Idles, “Rottweiler” (live on KEXP), in https://www.youtube.com/watch?v=HK6rWTFRs5Q
Guardo no peito as vozes emaranhadas no leito da noite. Conjugo os verbos que se sobrepõem no almofariz da idade, as diferentes geografias abraçadas num todo sem pátria. Abençoo as não-bandeiras, as não-identidades, as despojadas lealdades que diminuem o indivíduo, ajoelhado diante de sacralizadas entidades. Guardo no peito os vestígios de lágrimas por secar, imagens de mares tumultuosos, o arrefecido ânimo que fica à espera de capitulação. Não guardo no peito as imagens de morte, de mortes.
Se por mim outros falarem, creditem-lhes as palavras: são de sua lavra, não faço tenção de entronizar um biógrafo oficial. Nem a mim encomendo a tarefa. Prefiro o cometimento de viver no afortunado mapa onde os minutos se consomem na sua beleza natural. Pode ser que guarde muitas coisas no peito: as memórias, são o candidato óbvio; mas há mais: os lugares, os fragmentos extraídos à mnemónica do tempo, as pessoas, as palavras, os arrependimentos, as lições embebidas no sargaço do tempo. E se tudo isso guardo no peito, não encontro motivos para o trazer a público olhar. Há um certo pudor, irrecusável, que exige reserva. O peito é a fortaleza que cerzi com as mãos do pensamento.
Guardo no peito tudo aquilo que nele se armazenou. Algumas coisas pela mão da vontade que domino. Outras, sem que possa domá-las, entrando por vontade própria no património que se alberga no meu peito. E, todavia, sei que o peito, se falasse, não se escondia no armário onde decorrem os prantos, a agonia, a autocomiseração rasteira.

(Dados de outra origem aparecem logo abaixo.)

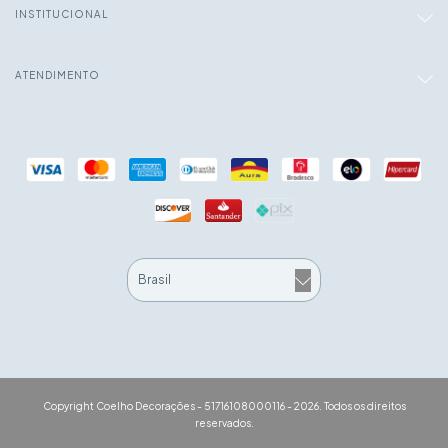
INSTITUCIONAL
ATENDIMENTO
Copyright Coelho Decorações - 51716108000116 - 2026. Todos os direitos
reservados.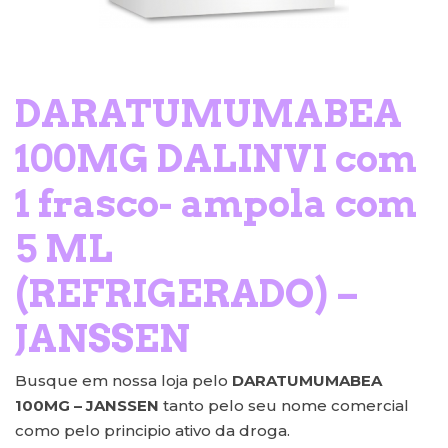
DARATUMUMABEA
100MG DALINVI com
1 frasco- ampola com
5 ML
(REFRIGERADO) –
JANSSEN
Busque em nossa loja pelo
DARATUMUMABEA
100MG – JANSSEN
tanto pelo seu nome comercial
como pelo principio ativo da droga.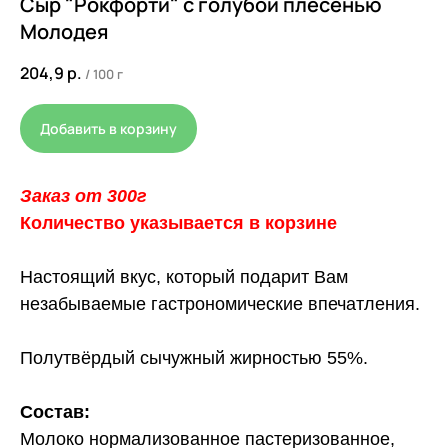
Сыр "Рокфорти" с голубой плесенью
Молодея
204,9
р.
/
100 г
Добавить в корзину
Заказ от 300г
Количество указывается в корзине
Настоящий вкус, который подарит Вам
незабываемые гастрономические впечатления.
Полутвёрдый сычужный жирностью 55%.
Состав:
Молоко нормализованное пастеризованное,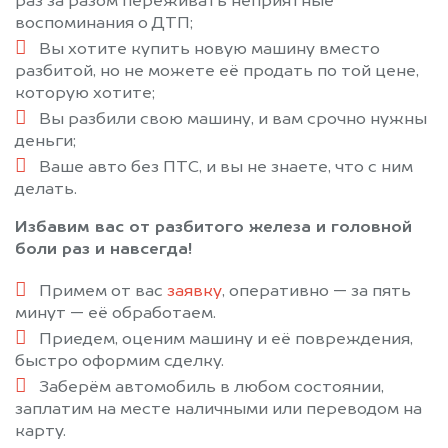
раз за разом переживать неприятные
воспоминания о ДТП;
Вы хотите купить новую машину вместо
разбитой, но не можете её продать по той цене,
которую хотите;
Вы разбили свою машину, и вам срочно нужны
деньги;
Ваше авто без ПТС, и вы не знаете, что с ним
делать.
Избавим вас от разбитого железа и головной
боли раз и навсегда!
Примем от вас
заявку
, оперативно — за пять
минут — её обработаем.
Приедем, оценим машину и её повреждения,
быстро оформим сделку.
Заберём автомобиль в любом состоянии,
заплатим на месте наличными или переводом на
карту.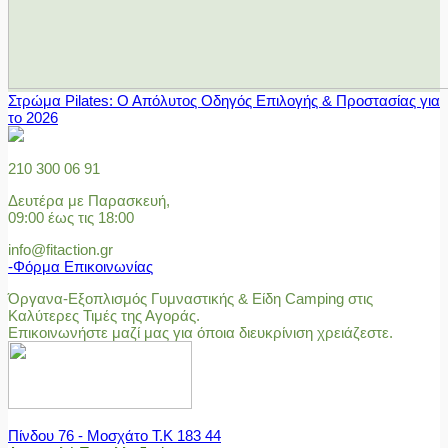
Στρώμα Pilates: Ο Απόλυτος Οδηγός Επιλογής & Προστασίας για
το 2026
210 300 06 91
Δευτέρα με Παρασκευή,
09:00 έως τις 18:00
info@fitaction.gr
-Φόρμα Επικοινωνίας
Όργανα-Εξοπλισμός Γυμναστικής & Είδη Camping στις
Καλύτερες Τιμές της Αγοράς.
Επικοινωνήστε μαζί μας για όποια διευκρίνιση χρειάζεστε.
Πίνδου 76 - Μοσχάτο Τ.Κ 183 44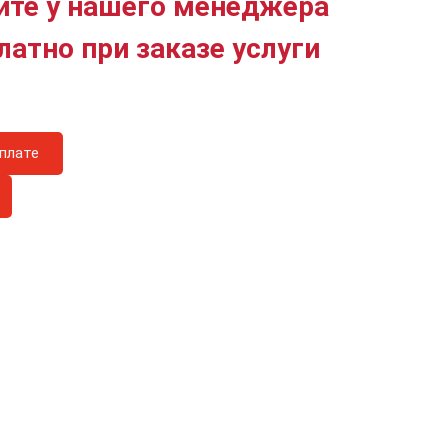
йте у нашего менеджера
латно при заказе услуги
плате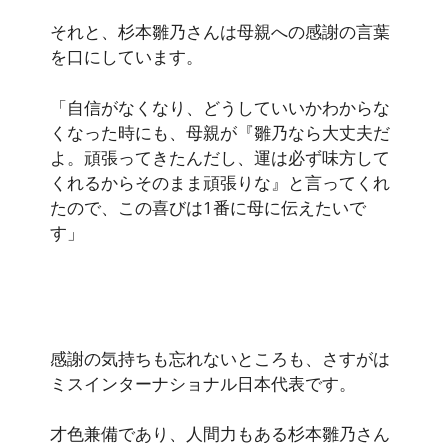
それと、杉本雛乃さんは母親への感謝の言葉
を口にしています。
「自信がなくなり、どうしていいかわからな
くなった時にも、母親が『雛乃なら大丈夫だ
よ。頑張ってきたんだし、運は必ず味方して
くれるからそのまま頑張りな』と言ってくれ
たので、この喜びは1番に母に伝えたいで
す」
感謝の気持ちも忘れないところも、さすがは
ミスインターナショナル日本代表です。
才色兼備であり、人間力もある杉本雛乃さん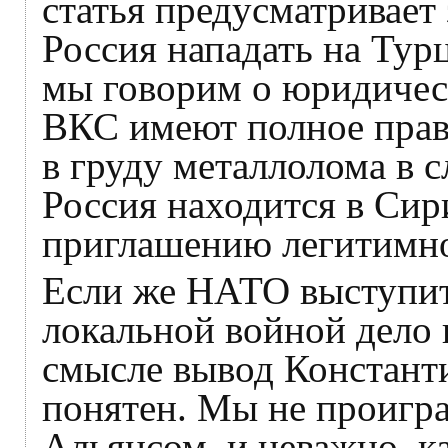
статья предусматривает 
Россия нападать на Тур
мы говорим о юридическ
ВКС имеют полное прав
в груду металлолома в с
Россия находится в Сир
приглашению легитимно
Если же НАТО выступит
локальной войной дело 
смысле вывод Константи
понятен. Мы не проигра
Альянсом, и неважно, 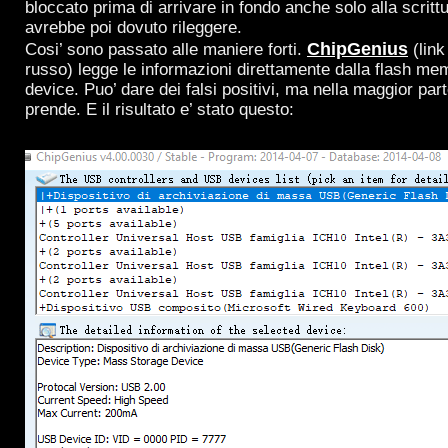
bloccato prima di arrivare in fondo anche solo alla scritt
avrebbe poi dovuto rileggere.
ChipGenius
Cosi’ sono passato alle maniere forti.
(link 
russo) legge le informazioni direttamente dalla flash me
device. Puo’ dare dei falsi positivi, ma nella maggior part
prende. E il risultato e’ stato questo: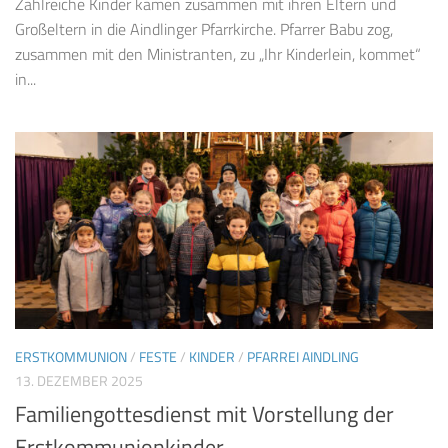
Zahlreiche Kinder kamen zusammen mit ihren Eltern und
Großeltern in die Aindlinger Pfarrkirche. Pfarrer Babu zog,
zusammen mit den Ministranten, zu „Ihr Kinderlein, kommet“
in...
ERSTKOMMUNION
/
FESTE
/
KINDER
/
PFARREI AINDLING
13. DEZEMBER 2025
Familiengottesdienst mit Vorstellung der
Erstkommunionkinder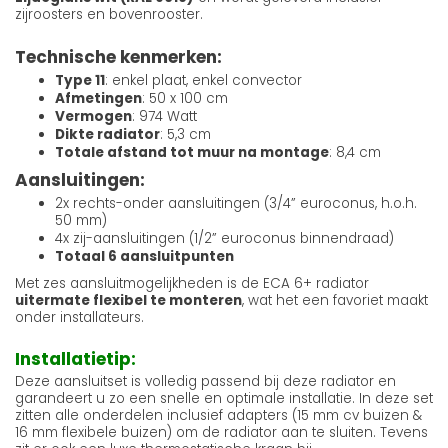
zijroosters en bovenrooster.
Technische kenmerken:
Type 11
: enkel plaat, enkel convector
Afmetingen
: 50 x 100 cm
Vermogen
: 974 Watt
Dikte radiator
: 5,3 cm
Totale afstand tot muur na montage
: 8,4 cm
Aansluitingen:
2x rechts-onder aansluitingen (3/4” euroconus, h.o.h.
50 mm)
4x zij-aansluitingen (1/2” euroconus binnendraad)
Totaal 6 aansluitpunten
Met zes aansluitmogelijkheden is de ECA 6+ radiator
uitermate flexibel te monteren
, wat het een favoriet maakt
onder installateurs.
Installatietip:
Deze aansluitset is volledig passend bij deze radiator en
garandeert u zo een snelle en optimale installatie. In deze set
zitten alle onderdelen inclusief adapters (15 mm cv buizen &
16 mm flexibele buizen) om de radiator aan te sluiten. Tevens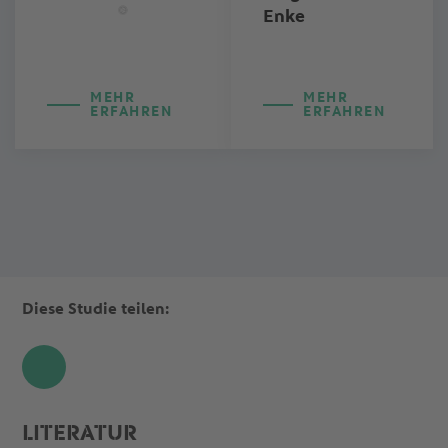
Enke
MEHR
MEHR
ERFAHREN
ERFAHREN
Diese Studie teilen:
Share
LITERATUR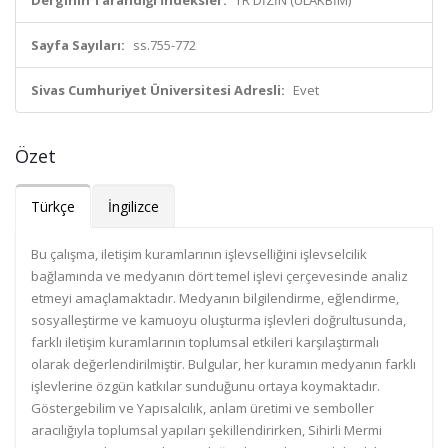
Derginin Tarandığı İndeksler:
TR DİZİN (ULAKBİM)
Sayfa Sayıları:
ss.755-772
Sivas Cumhuriyet Üniversitesi Adresli:
Evet
Özet
Türkçe
İngilizce
Bu çalışma, iletişim kuramlarının işlevselliğini işlevselcilik
bağlamında ve medyanın dört temel işlevi çerçevesinde analiz
etmeyi amaçlamaktadır. Medyanın bilgilendirme, eğlendirme,
sosyalleştirme ve kamuoyu oluşturma işlevleri doğrultusunda,
farklı iletişim kuramlarının toplumsal etkileri karşılaştırmalı
olarak değerlendirilmiştir. Bulgular, her kuramın medyanın farklı
işlevlerine özgün katkılar sunduğunu ortaya koymaktadır.
Göstergebilim ve Yapısalcılık, anlam üretimi ve semboller
aracılığıyla toplumsal yapıları şekillendirirken, Sihirli Mermi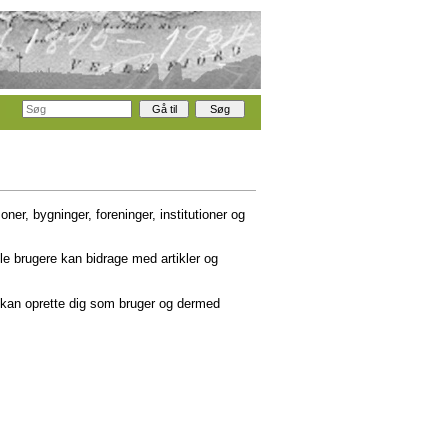
ner, bygninger, foreninger, institutioner og
lle brugere kan bidrage med artikler og
u kan oprette dig som bruger og dermed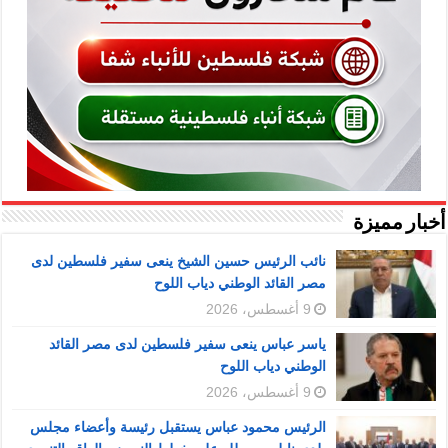
أخبار مميزة
نائب الرئيس حسين الشيخ ينعى سفير فلسطين لدى
مصر القائد الوطني دياب اللوح
9 أغسطس، 2026
ياسر عباس ينعى سفير فلسطين لدى مصر القائد
الوطني دياب اللوح
9 أغسطس، 2026
الرئيس محمود عباس يستقبل رئيسة وأعضاء مجلس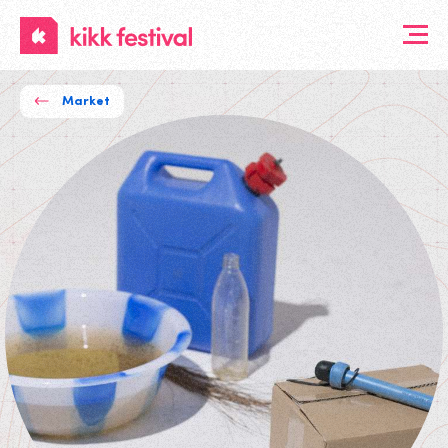
KIKK
Festival
Market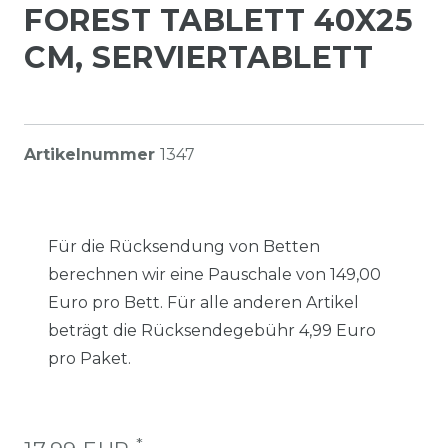
FOREST TABLETT 40X25
CM, SERVIERTABLETT
Artikelnummer
1347
Für die Rücksendung von Betten
berechnen wir eine Pauschale von 149,00
Euro pro Bett. Für alle anderen Artikel
beträgt die Rücksendegebühr 4,99 Euro
pro Paket.
*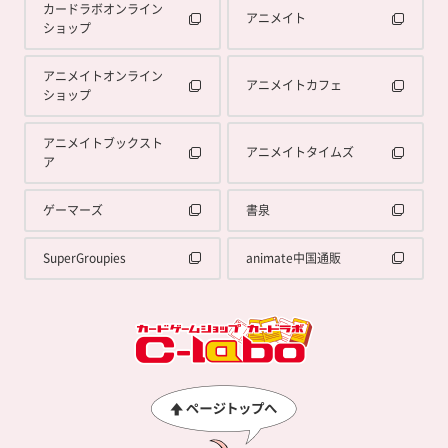
カードラボオンライン
アニメイト
ショップ
アニメイトオンライン
アニメイトカフェ
ショップ
アニメイトブックスト
アニメイトタイムズ
ア
ゲーマーズ
書泉
SuperGroupies
animate中国通販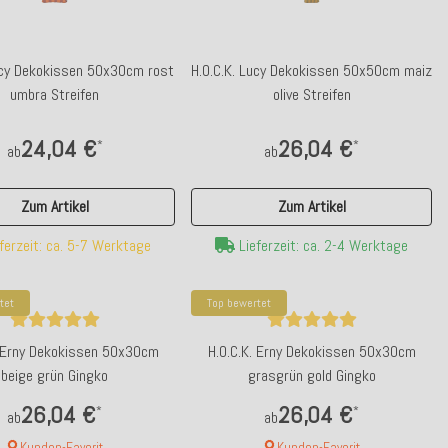
ucy Dekokissen 50x30cm rost
H.O.C.K. Lucy Dekokissen 50x50cm maiz
umbra Streifen
olive Streifen
24,04 €
26,04 €
*
*
ab
ab
Zum Artikel
Zum Artikel
ferzeit: ca. 5-7 Werktage
Lieferzeit: ca. 2-4 Werktage
tet
Top bewertet
. Erny Dekokissen 50x30cm
H.O.C.K. Erny Dekokissen 50x30cm
beige grün Gingko
grasgrün gold Gingko
26,04 €
26,04 €
*
*
ab
ab
Kunden-Favorit
Kunden-Favorit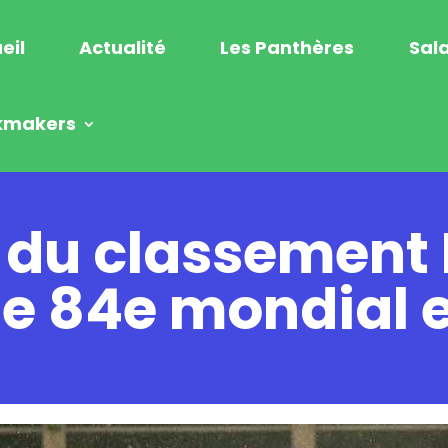
eil
Actualité
Les Panthères
Sala
kmakers
 du classement F
e 84e mondial e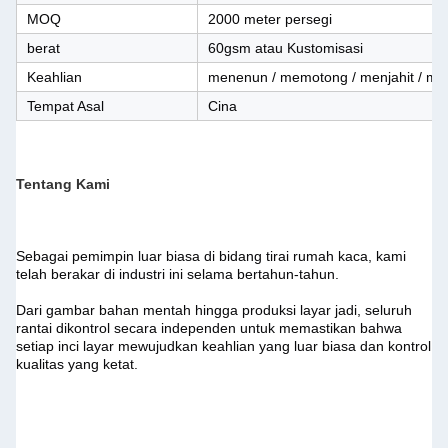
MOQ
2000 meter persegi
berat
60gsm atau Kustomisasi
Keahlian
menenun / memotong / menjahit / m
Tempat Asal
Cina
Tentang Kami
Sebagai pemimpin luar biasa di bidang tirai rumah kaca, kami 
telah berakar di industri ini selama bertahun-tahun.
Dari gambar bahan mentah hingga produksi layar jadi, seluruh 
rantai dikontrol secara independen untuk memastikan bahwa 
setiap inci layar mewujudkan keahlian yang luar biasa dan kontrol 
kualitas yang ketat.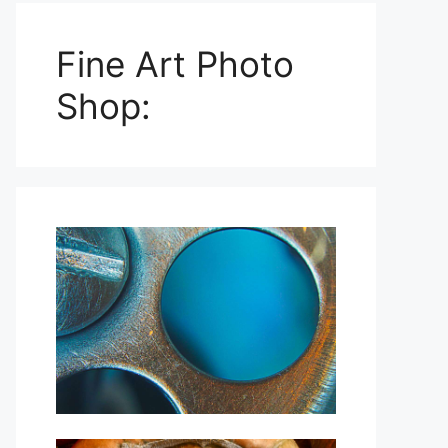
Fine Art Photo
Shop: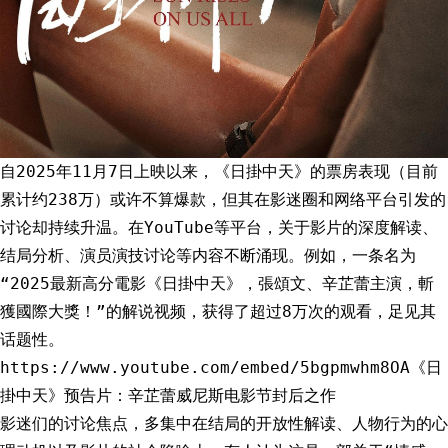
自2025年11月7日上映以来，《日掛中天》的票房表现（目前
累计约238万）或许不算爆款，但其在影迷圈和网络平台引发的
讨论却持续升温。在YouTube等平台，关于影片的深度解读、
结局分析、演员演技讨论等内容不断涌现。例如，一条名为
“2025最新高分電影《日掛中天》，張頌文、辛芷蕾主演，斬
獲國際大獎！”的解说视频，获得了超过8万次的观看，足见其
话题性。
https://www.youtube.com/embed/5bgpmwhm8OA《日
掛中天》预告片：辛芷蕾威尼斯电影节封后之作
影迷们的讨论焦点，多集中在结局的开放性解读、人物行为的心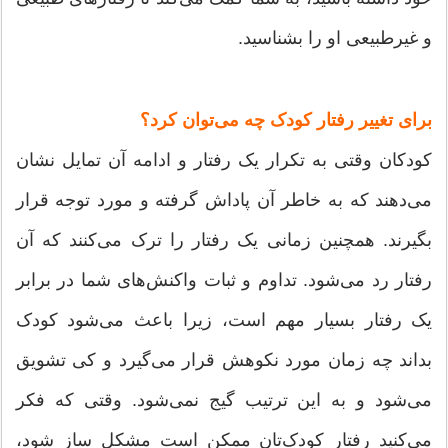
و غیرطبیعی او را بشناسید.
برای تغییر رفتار کودک چه می‌توان کرد؟
کودکان وقتی به تکرار یک رفتار و ادامه آن تمایل نشان
می‌دهند که به خاطر آن پاداش گرفته و مورد توجه قرار
بگیرند. همچنین زمانی یک رفتار را ترک می‌کنند که آن
رفتار رد می‌شود. تداوم و ثبات واکنش‌های شما در برابر
یک رفتار بسیار مهم است، زیرا باعث می‌شود کودک
بداند چه زمان مورد نکوهش قرار می‌گیرد و کی تشویق
می‌شود و به این ترتیب گیج نمی‌شود. وقتی که فکر
می‌کنید رفتار کودک‌تان ممکن است مشکل ساز شود،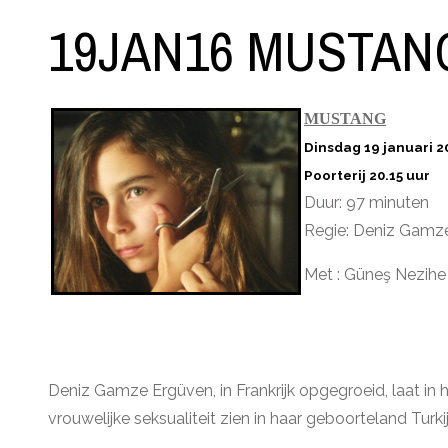
19JAN16 MUSTAN
MUSTANG
Dinsdag 19 januari 2
Poorterij 20.15 uur
Duur: 97 minuten
Regie: Deniz Gamz
Met : Güneş Nezihe
Deniz Gamze Ergüven, in Frankrijk opgegroeid, laat in 
vrouwelijke seksualiteit zien in haar geboorteland Turkij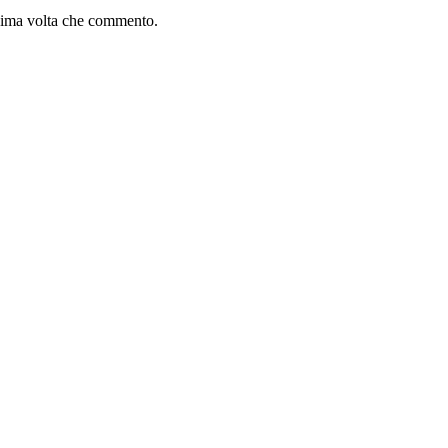
ssima volta che commento.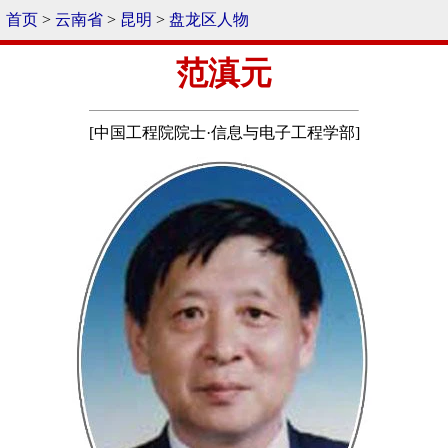
首页
>
云南省
>
昆明
>
盘龙区人物
范滇元
[中国工程院院士·信息与电子工程学部]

Não cuida de se ufanar desalmadamente, o peito que guarda todas as coisas confessáveis e inconfessáveis. É um meio-termo. De repente, esse mesmo peito, que sempre protestou contra as meias-tintas, o peito que não hesitava em reclamar para si um lugar de radicalismo, reconhece-se num lugar que está nos antípodas do outrora convocado. Diriam, em sentença apressada: a madurez deixa as suas cicatrizes. Deixo as palavras a quem as diz.
Guardo no peito os sonhos apalavrados. A boémia da tempestade cerebral. As mangas arregaçadas no perene ensaio de qualquer coisa, para não atraiçoar o febril pensamento. A sede de experiência, a terçar armas contra os mastins da atonia. A pele arrebatada pelo doce menear do amor, pelos sensíveis espasmos das artes, pela criação deixada em memória futura.
Guardo no peito o que o peito quer guardar. Com a caução da minha vontade e contra o império em que ela se consome. E guardo o peito, património maximalista.